[[ Source extract open ]]

So, I’ve gained weight and I want to lose it. I want to be healthier and slimmer, but most importantly I want a healthier relationship with food. This is difficult and not just because of my own inability to cope with my life. The food industry has conspired against me and the rest of us, to make managing our eating difficult.
Here’s the insight that I’m hoping will help me to do this – that life is full of pain and I just need to get over myself and face it, head on. I’ve been hearing this message from multiple sources. Adam Miller in the introduction to his paraphrase of Ecclesiastes says it this way:
In Ecclesiastes, this hopelessness takes a number of forms. Satisfaction, for one, is hopeless. Satiety is a mirage. The world is inadequate to our immoderate desires. The book’s narrator has, he insists, tried everything. Solomonic, he has reigned as a king, accumulated all wisdom, achieved all forms of worldly success, and exhausted every form of pleasure. Wealth, sex, drugs, beauty, skill, power, knowledge – he has drained all these cups to the dregs. And what did he find? He found nothing that endures, nothing that is substantial, nothing that could satisfy. At the bottom of every cup he found the same thing: life insatiable and time inexorable. Hunger is eternal. This truth is hard to concede but, having seen it, he wants to show it. Satisfaction is a lure and any life caught on this hopeful hook will be filled with frustration and disappointment. Lives lived in hope of satisfaction inevitably unfold as a kind of death, as a kind of half-life in which people never quite start living – always waiting, always hoping, forever suspended between what they want and what they don’t have. This is spiritual death.

[[ Source extract closed ]]
[[ Data to examine open ]]

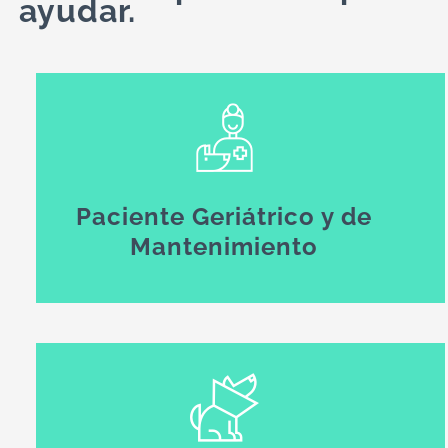
ayudar.
Paciente Geriátrico y de
Mantenimiento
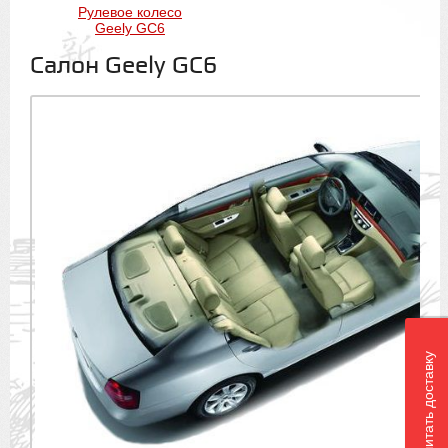
Рулевое колесо
Geely GC6
Салон Geely GC6
Рассчитать доставку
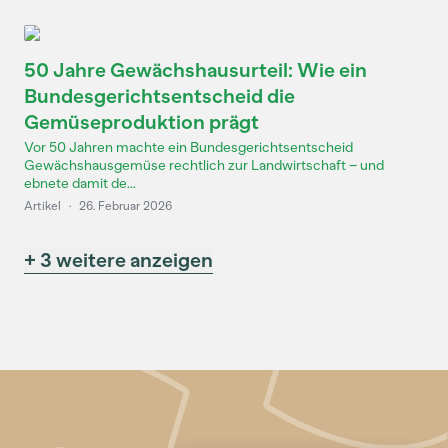
50 Jahre Gewächshausurteil: Wie ein
Bundesgerichtsentscheid die
Gemüseproduktion prägt
Vor 50 Jahren machte ein Bundesgerichtsentscheid
Gewächshausgemüse rechtlich zur Landwirtschaft – und
ebnete damit de...
Artikel
·
26. Februar 2026
+ 3 weitere anzeigen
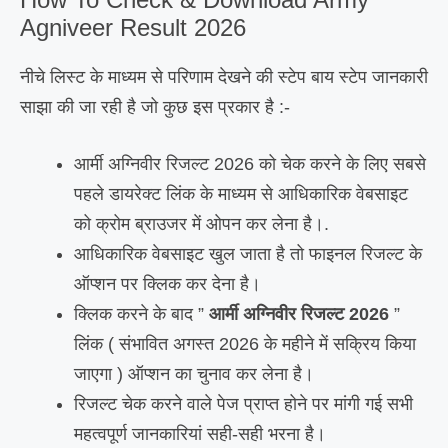
Agniveer Result 2026
नीचे लिस्ट के माध्यम से परिणाम देखने की स्टेप बाय स्टेप जानकारी
साझा की जा रही है जो कुछ इस प्रकार है :-
आर्मी अग्निवीर रिजल्ट 2026 को चेक करने के लिए सबसे
पहले डायरेक्ट लिंक के माध्यम से आधिकारिक वेबसाइट
को क्रोम ब्राउजर में ओपन कर लेना है।.
आधिकारिक वेबसाइट खुल जाता है तो फाइनल रिजल्ट के
ऑप्शन पर क्लिक कर देना है।
क्लिक करने के बाद ”
आर्मी अग्निवीर रिजल्ट 2026
”
लिंक ( संभावित अगस्त 2026 के महीने में सक्रिय किया
जाएगा ) ऑप्शन का चुनाव कर लेना है।
रिजल्ट चेक करने वाले पेज प्राप्त होने पर मांगी गई सभी
महत्वपूर्ण जानकारियां सही-सही भरना है।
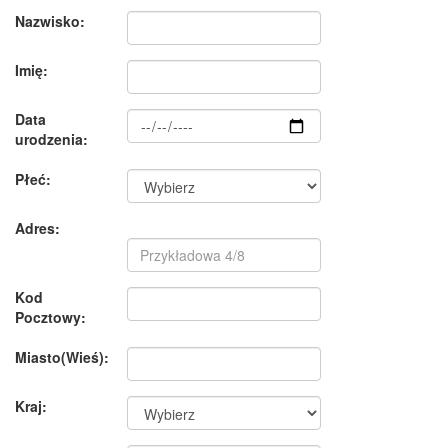
Nazwisko:
Imię:
Data
urodzenia:
Płeć:
Adres:
Kod
Pocztowy:
Miasto(Wieś):
Kraj:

[[ Data to examine closed ]]

» Study questions:
(1) List every item the narrator of Ecclesiastes is said to have "drained" to the dregs, according to the text on weight and Ecclesiastes.
(2) Condense the paragraph in the text on weight and Ecclesiastes that begins "So, I've gained weight" into two sentences that keep its main facts.

» Task-by-task solutions:
(1)
- Wealth
- Sex
- Drugs
- Beauty
- Skill
- Power
- Knowledge

(2) I've gained weight and want to lose it, becoming healthier and slimmer and, above all, building a healthier relationship with food. This is hard partly because of my own inability to cope with my life and partly because the food industry has conspired against all of us to make managing our eating difficult.